— Problem —
All entries are to be transcribed verbatim, but images are not carried over.

— Dataset excerpts —
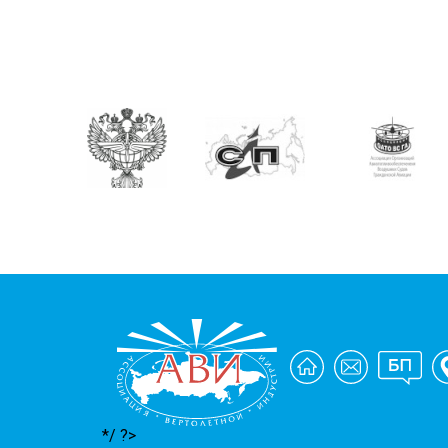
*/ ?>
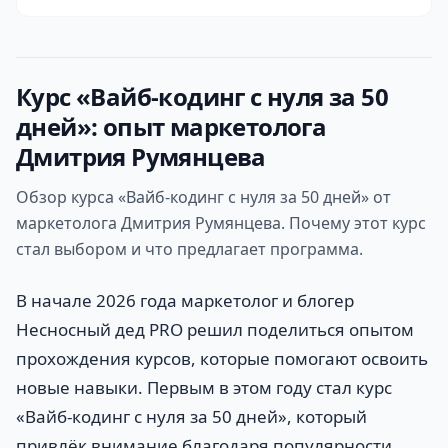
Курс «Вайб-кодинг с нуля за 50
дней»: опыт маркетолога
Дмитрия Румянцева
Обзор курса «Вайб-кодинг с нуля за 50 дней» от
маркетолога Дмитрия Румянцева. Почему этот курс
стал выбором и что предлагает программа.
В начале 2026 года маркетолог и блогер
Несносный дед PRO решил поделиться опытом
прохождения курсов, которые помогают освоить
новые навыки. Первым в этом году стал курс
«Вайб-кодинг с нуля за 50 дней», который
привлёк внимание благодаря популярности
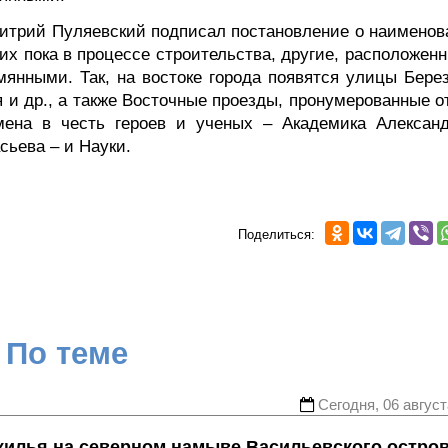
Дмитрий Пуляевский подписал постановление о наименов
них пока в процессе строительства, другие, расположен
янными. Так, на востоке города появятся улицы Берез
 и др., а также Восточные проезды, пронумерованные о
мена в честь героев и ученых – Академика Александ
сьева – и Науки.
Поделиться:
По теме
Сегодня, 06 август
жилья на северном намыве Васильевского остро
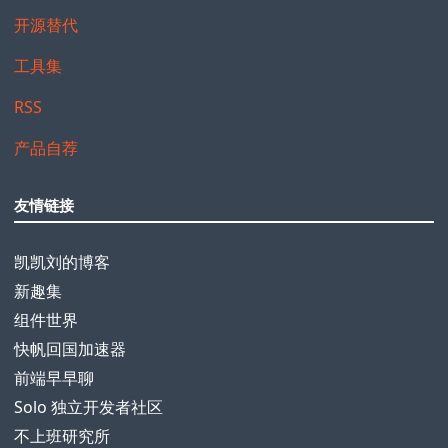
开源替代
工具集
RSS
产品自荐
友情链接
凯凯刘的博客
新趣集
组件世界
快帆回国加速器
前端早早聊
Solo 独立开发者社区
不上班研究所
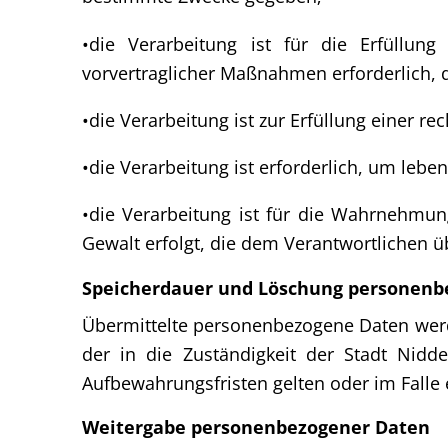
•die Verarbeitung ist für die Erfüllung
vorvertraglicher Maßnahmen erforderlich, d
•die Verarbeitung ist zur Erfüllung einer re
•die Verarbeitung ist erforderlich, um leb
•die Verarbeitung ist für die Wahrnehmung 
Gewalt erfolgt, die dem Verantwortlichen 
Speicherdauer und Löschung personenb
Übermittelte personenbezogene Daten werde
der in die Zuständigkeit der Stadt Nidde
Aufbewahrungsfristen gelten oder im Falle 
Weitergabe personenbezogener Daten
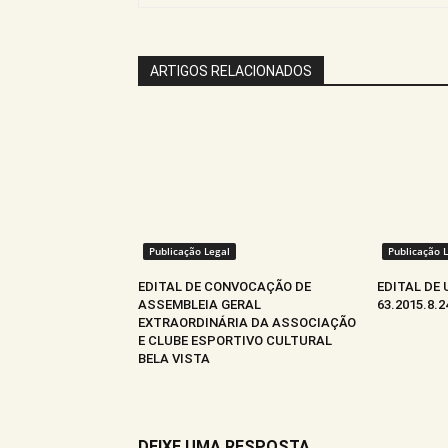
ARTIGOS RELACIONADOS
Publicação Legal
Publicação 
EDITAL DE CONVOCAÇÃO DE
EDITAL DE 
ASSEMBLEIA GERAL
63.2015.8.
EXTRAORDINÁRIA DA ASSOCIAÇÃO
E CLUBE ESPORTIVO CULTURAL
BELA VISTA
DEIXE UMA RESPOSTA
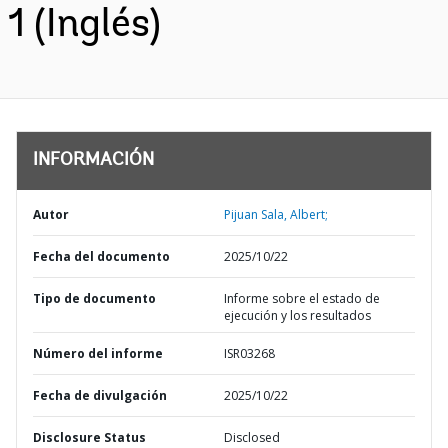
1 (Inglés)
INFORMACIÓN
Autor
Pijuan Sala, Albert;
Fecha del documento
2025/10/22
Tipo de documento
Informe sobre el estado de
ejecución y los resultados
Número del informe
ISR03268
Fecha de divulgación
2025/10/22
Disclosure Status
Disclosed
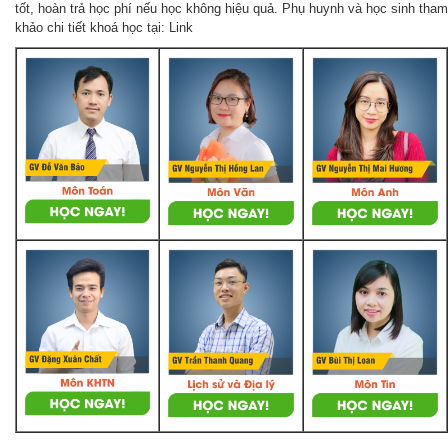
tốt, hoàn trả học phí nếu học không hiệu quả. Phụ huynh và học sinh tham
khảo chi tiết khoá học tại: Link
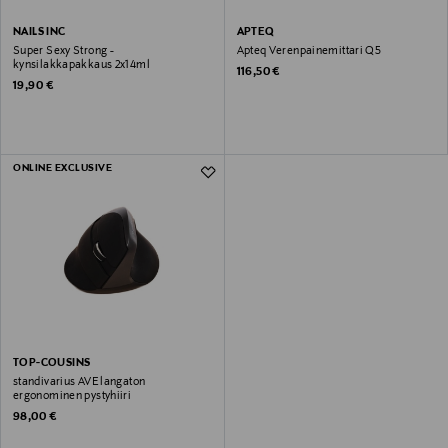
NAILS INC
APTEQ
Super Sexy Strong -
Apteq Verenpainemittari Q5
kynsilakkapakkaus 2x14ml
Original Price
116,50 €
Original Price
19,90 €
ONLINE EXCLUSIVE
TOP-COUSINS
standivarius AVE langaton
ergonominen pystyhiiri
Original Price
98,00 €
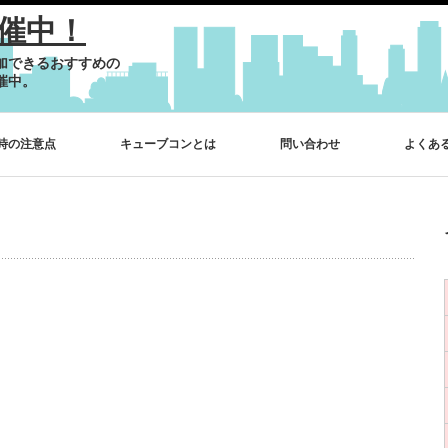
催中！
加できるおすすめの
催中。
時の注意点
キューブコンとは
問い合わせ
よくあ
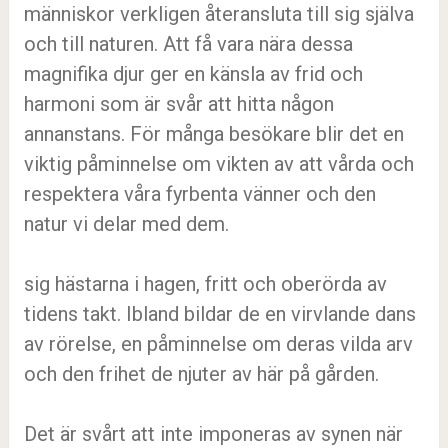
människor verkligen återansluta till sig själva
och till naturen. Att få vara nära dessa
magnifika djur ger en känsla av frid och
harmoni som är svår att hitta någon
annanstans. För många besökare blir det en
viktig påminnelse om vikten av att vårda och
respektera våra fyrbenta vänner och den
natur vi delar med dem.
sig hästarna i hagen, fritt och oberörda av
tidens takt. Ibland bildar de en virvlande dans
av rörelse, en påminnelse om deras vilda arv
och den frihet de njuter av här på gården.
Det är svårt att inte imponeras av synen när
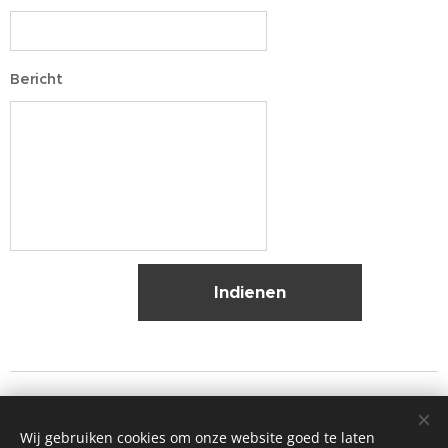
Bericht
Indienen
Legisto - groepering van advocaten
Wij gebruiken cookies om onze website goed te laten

— Result —
*/ ?>
Курс «Вайб-кодинг с нуля за 50
дней»: опыт маркетолога
Дмитрия Румянцева
Обзор курса «Вайб-кодинг с нуля за 50 дней» от
маркетолога Дмитрия Румянцева. Почему этот курс
стал выбором и что предлагает программа.
В начале 2026 года маркетолог и блогер
Несносный дед PRO решил поделиться опытом
прохождения курсов, которые помогают освоить
новые навыки. Первым в этом году стал курс
«Вайб-кодинг с нуля за 50 дней», который
привлёк внимание благодаря популярности
Дмитрий Пуляевский подписал постановление о наименов
них пока в процессе строительства, другие, расположен
янными. Так, на востоке города появятся улицы Берез
 и др., а также Восточные проезды, пронумерованные о
мена в честь героев и ученых – Академика Александ
сьева – и Науки.
Поделиться:
По теме
Сегодня, 06 август
жилья на северном намыве Васильевского остро
开源替代
工具集
RSS
产品自荐
友情链接
凯凯刘的博客
新趣集
组件世界
快帆回国加速器
前端早早聊
Solo 独立开发者社区
不上班研究所
•die Verarbeitung ist für die Erfüllung
vorvertraglicher Maßnahmen erforderlich, d
•die Verarbeitung ist zur Erfüllung einer re
•die Verarbeitung ist erforderlich, um leb
•die Verarbeitung ist für die Wahrnehmung 
Gewalt erfolgt, die dem Verantwortlichen 
Speicherdauer und Löschung personenb
Übermittelte personenbezogene Daten werde
der in die Zuständigkeit der Stadt Nidde
Aufbewahrungsfristen gelten oder im Falle 
Weitergabe personenbezogener Daten
ARTIGOS RELACIONADOS
Publicação Legal
Publicação 
EDITAL DE CONVOCAÇÃO DE
EDITAL DE 
ASSEMBLEIA GERAL
63.2015.8.
EXTRAORDINÁRIA DA ASSOCIAÇÃO
E CLUBE ESPORTIVO CULTURAL
BELA VISTA
DEIXE UMA RESPOSTA
1 (Inglés)
INFORMACIÓN
Autor
Pijuan Sala, Albert;
Fecha del documento
2025/10/22
Tipo de documento
Informe sobre el estado de
ejecución y los resultados
Número del informe
ISR03268
Fecha de divulgación
2025/10/22
Disclosure Status
Disclosed
tốt, hoàn trả học phí nếu học không hiệu quả. Phụ huynh và học sinh tham
khảo chi tiết khoá học tại: Link
NAILS INC
APTEQ
Super Sexy Strong -
Apteq Verenpainemittari Q5
kynsilakkapakkaus 2x14ml
Original Price
116,50 €
Original Price
19,90 €
ONLINE EXCLUSIVE
TOP-COUSINS
standivarius AVE langaton
ergonominen pystyhiiri
Original Price
98,00 €
催中！
加できるおすすめの
催中。
時の注意点
キューブコンとは
問い合わせ
よくあ
människor verkligen återansluta till sig själva
och till naturen. Att få vara nära dessa
magnifika djur ger en känsla av frid och
harmoni som är svår att hitta någon
annanstans. För många besökare blir det en
viktig påminnelse om vikten av att vårda och
respektera våra fyrbenta vänner och den
natur vi delar med dem.
sig hästarna i hagen, fritt och oberörda av
tidens takt. Ibland bildar de en virvlande dans
av rörelse, en påminnelse om deras vilda arv
och den frihet de njuter av här på gården.
Det är svårt att inte imponeras av synen när
Bericht
Indienen
Legisto - groepering van advocaten
Wij gebruiken cookies om onze website goed te laten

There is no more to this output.